The Pundits are Polarized, Not the Public

FoxNews has an article quoting Michael Moore and Bernard Goldberg making the case that the United States is very divided politically. The main evidence for this is the absurdly close 2000 election and the popularity of ideological books such as the recent bestsellers by Moore and Goldberg. I suspect the reality is just the opposite.

One of the longstanding debates between the left and the right is whether the news media — especially broadcast television — is biased toward one side or the other. As someone who is often infuriated at news broadcasts, I think the answer is neither. Rather, news broadcasts are targeted toward a middle-of-the-road relatively non-ideological political position which I suspect the vast majority of Americans subscribe to.

What the Left and Right do not want to hear is that, for the most part, Americans aren’t really into ideological politics. In fact most of the people I know a) are not really interested in politics and b) tend to have a mishmash of views across the ideological spectrum. I see a fair amount of interest in very narrow special interest politics — someone concerned about federal funding for breast cancer research, abortion-related activism, but not much beyond that.

Of course people like Michael Moore and Bernard Goldberg want to think that there is this deep political division and that they are appealing to their respective side, but I suspect sales of their books are driven largely because of the general middle-of-the-road consensus. Personally, being an extremely ideological person in a relatively non-ideological society drives me nuts. My idea of entertaining television is “Crossfire.” So of course the minority of ideological folks, fed up with the bland centrist television news, are going to flock to buy books like Bias or Stupid White Men.

The 2000 election is really the clincher. Moore thinks that because Gore and Bush were separated by a few hundred votes, that is an indication of a divided country. Maybe among hardcore Democrat and Republican activists, but the reason they were so close is that they held almost identical positions. Sure they differed on some of the details — details that most people don’t seem to give a hoot about — but their broader ideological positions were almost identical. Bush moved to the Left on abortion, Gore moved to the Right on free trade, and they looked more like members of the same party during the nationally televised debates than sworn ideological enemies.

If Americans were really divided by ideology, I would have thought Ralph Nader would have actually been able to poll significant numbers. Moore, after all, campaigned incessantly on behalf of Nader as the true left/liberal candidate and I suspect his performance in the polls — under 5 percent — closely reflects the number of people in Moore’s ideological tent.
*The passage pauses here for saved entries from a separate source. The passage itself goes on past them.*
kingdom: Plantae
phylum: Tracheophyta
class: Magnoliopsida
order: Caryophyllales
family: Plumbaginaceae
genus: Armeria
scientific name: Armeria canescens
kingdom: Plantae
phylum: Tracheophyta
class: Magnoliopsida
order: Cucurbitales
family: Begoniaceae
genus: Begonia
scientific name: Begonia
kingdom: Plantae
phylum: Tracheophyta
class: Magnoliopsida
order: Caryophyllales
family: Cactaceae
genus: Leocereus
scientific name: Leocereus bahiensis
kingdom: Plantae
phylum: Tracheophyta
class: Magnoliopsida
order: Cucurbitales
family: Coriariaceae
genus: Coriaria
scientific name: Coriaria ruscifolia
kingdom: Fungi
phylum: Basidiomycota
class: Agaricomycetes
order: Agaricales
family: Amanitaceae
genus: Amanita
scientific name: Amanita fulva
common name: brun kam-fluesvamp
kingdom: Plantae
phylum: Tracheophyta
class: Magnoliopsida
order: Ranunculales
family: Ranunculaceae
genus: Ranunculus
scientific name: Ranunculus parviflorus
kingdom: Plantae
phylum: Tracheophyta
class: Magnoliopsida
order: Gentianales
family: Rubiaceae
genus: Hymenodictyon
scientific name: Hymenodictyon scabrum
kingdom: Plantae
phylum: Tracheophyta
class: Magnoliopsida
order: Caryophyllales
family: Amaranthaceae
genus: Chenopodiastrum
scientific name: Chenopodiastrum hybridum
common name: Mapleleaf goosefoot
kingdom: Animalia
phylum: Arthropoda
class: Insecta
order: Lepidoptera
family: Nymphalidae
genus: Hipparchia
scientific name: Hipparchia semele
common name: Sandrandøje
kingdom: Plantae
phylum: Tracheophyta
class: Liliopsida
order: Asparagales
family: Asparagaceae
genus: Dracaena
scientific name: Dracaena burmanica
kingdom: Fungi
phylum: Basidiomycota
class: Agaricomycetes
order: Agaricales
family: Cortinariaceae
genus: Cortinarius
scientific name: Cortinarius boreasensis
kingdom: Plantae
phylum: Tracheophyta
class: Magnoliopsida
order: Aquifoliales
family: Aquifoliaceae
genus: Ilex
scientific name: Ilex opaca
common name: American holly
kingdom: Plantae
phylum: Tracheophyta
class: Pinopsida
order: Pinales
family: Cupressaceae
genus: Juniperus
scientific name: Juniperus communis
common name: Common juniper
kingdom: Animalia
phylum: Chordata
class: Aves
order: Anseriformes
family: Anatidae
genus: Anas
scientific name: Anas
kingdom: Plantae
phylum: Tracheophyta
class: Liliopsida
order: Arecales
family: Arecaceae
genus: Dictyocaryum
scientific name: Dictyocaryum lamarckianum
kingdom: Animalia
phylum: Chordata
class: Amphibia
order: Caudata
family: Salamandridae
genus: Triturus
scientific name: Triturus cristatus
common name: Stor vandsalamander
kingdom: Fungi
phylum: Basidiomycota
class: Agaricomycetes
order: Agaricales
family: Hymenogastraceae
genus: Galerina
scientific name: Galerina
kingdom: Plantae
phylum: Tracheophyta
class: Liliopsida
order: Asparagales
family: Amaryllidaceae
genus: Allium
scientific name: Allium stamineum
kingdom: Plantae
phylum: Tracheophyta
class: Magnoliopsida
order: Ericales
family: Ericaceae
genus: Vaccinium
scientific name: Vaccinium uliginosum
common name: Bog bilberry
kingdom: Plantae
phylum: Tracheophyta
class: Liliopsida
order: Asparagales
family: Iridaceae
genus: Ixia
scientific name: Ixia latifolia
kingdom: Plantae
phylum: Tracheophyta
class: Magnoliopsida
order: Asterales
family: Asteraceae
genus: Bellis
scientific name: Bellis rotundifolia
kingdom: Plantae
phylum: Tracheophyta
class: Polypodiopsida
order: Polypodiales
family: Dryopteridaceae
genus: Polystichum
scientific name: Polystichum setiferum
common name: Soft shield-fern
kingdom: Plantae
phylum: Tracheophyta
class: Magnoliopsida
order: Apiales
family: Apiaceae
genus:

And 5 percent of adults in the United States is more than enough to make a book like Moore’s a best seller. And the same phenomenon probably explains Goldberg’s success. Yes, 400,000 copies is a lot of books, but it’s still a drop in the buck to the small percentage of committed ideological conservatives.

The claim that Americans are polarized is simply wishful thinking on the part of Moore, Goldberg and other ideological activists.

Source:

There’s a Bias, but Is It Left or Right? FoxNews, March 26, 2002.